Some of the stories are laugh-out-loud funny. In one, Woese’s collaborator Charles Vossbrinck — an “openhearted bear of a man” — picked up a tipsy, pontificating Woese at a barbecue and threw him into the bushes. (Their friendship survived.) Other tales are shockingly intimate. Woese’s last months and weeks with pancreatic cancer, as revealed by those closest to him, make for painful, albeit illuminating reading. I was surprised, for instance, to learn that Woese believed in a deity.

The Tangled Tree traces the full arc of Woese’s life and career. We see the fiercely determined young scientist struggling to collect the data that he intuited would be important, and the brooding, combative mid-career professor fighting to have his beloved archaea and three-domains tree accepted by the scientific community. Finally, there is the jaded, curmudgeonly legend wracked by a Darwin complex. None of the accolades showered on Woese seemed to matter (he and many others clearly felt he deserved a Nobel prize, but he never got one). Around 2010, Woese and Canadian science historian Jan Sapp began to collaborate on a book tentatively entitled Beyond God and Darwin. The project never moved beyond Sapp’s draft introduction, on which Woese wrote: “Jan, you accord Darwin so much more substance than the bastard deserves.”

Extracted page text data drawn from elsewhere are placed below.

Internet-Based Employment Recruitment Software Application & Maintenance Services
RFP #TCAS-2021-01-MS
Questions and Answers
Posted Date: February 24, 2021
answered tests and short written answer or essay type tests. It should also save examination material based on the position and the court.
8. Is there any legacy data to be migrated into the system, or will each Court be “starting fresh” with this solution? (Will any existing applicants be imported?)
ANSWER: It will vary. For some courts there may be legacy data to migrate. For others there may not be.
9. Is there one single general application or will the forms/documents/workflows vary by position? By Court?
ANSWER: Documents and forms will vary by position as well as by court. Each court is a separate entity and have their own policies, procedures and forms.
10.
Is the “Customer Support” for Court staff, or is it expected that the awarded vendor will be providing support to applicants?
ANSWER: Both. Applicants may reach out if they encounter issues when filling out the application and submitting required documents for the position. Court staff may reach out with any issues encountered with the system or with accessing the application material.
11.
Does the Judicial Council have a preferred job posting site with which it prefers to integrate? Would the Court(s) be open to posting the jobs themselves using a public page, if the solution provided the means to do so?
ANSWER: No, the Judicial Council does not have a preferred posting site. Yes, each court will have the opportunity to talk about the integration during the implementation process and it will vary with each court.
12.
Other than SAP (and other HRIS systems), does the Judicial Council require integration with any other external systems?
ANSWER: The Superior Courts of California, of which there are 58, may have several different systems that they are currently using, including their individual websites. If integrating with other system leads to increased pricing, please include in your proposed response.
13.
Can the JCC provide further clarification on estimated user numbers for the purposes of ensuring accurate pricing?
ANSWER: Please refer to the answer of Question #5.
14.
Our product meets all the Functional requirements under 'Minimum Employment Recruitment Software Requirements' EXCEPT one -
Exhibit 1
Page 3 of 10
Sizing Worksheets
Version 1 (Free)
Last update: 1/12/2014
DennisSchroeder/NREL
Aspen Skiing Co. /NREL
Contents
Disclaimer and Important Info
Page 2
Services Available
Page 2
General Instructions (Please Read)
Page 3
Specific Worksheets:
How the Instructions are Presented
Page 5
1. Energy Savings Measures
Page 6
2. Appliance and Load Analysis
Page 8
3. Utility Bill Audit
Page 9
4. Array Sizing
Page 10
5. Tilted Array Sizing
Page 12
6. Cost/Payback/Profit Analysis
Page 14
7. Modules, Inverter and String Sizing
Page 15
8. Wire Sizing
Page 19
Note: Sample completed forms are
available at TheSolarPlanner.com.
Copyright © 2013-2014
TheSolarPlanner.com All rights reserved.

Above all, Quammen reminds us that science is an imperfect, highly social activity. It happens in labs — but also in hallways and airports, over pizza or coffee. And as with any other human endeavour, egos and reputations play a huge part. Friendships are forged, broken and mended over perceived or actual slights in the literature or at conferences. The actual data matter less often than we would like to admit.

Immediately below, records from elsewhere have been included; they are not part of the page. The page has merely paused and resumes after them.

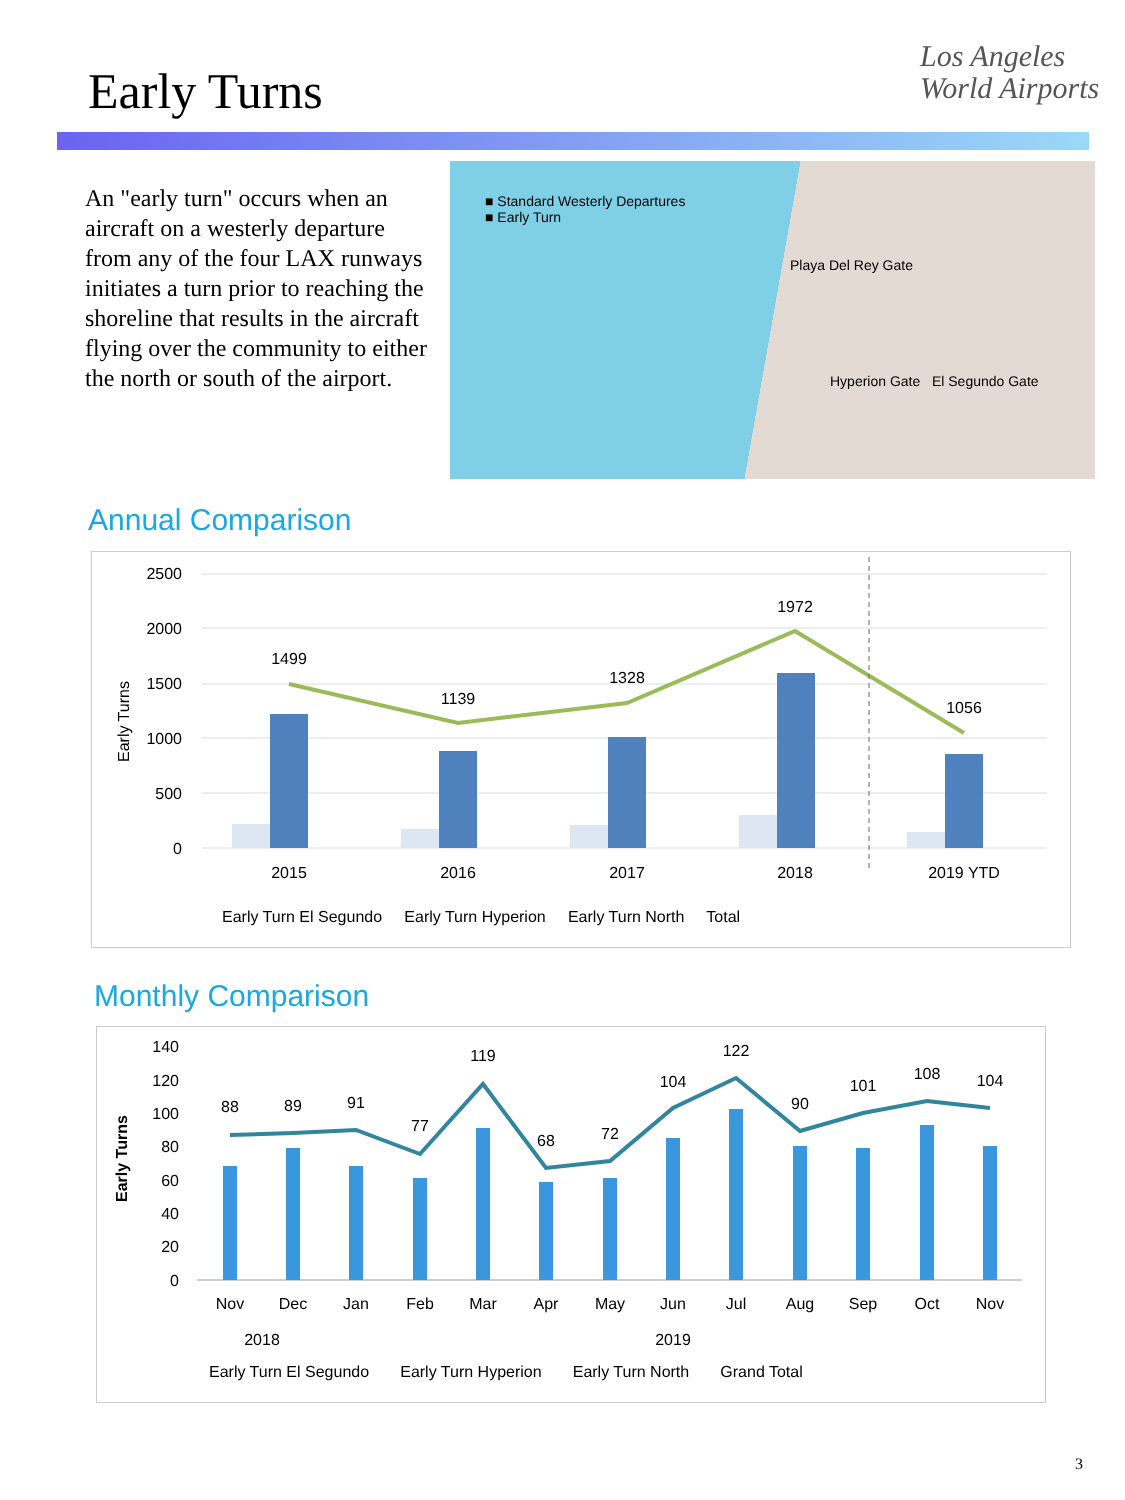Early Turns
Los Angeles
World Airports
An "early turn" occurs when an aircraft on a westerly departure from any of the four LAX runways initiates a turn prior to reaching the shoreline that results in the aircraft flying over the community to either the north or south of the airport.
■ Standard Westerly Departures
■ Early Turn
Playa Del Rey Gate
Hyperion Gate El Segundo Gate
Annual Comparison
2500
2000
1500
1000
500
0
1499
1139
1328
1972
1056
2015
2016
2017
2018
2019 YTD
Early Turns
Early Turn El Segundo Early Turn Hyperion Early Turn North Total
Monthly Comparison
140
120
100
80
60
40
20
0
88
89
91
77
119
68
72
104
122
90
101
108
104
Nov
Dec
Jan
Feb
Mar
Apr
May
Jun
Jul
Aug
Sep
Oct
Nov
2018
2019
Early Turns
Early Turn El Segundo Early Turn Hyperion Early Turn North Grand Total
3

To what extent is the tree metaphor still ‘useful’? On this thorny question, Quammen is clear: among practising scientists, opinions differ greatly. Horizontal gene transfer is here to stay — it’s now a question of how, how much, how important and between which organisms. And it is here that our twenty-first-century science connects back to the centuries-old struggle to classify and make sense of the world around us. At root, science and philosophy are interwoven in ways that many of us fail to realize, a fact to which Quammen is wisely alert.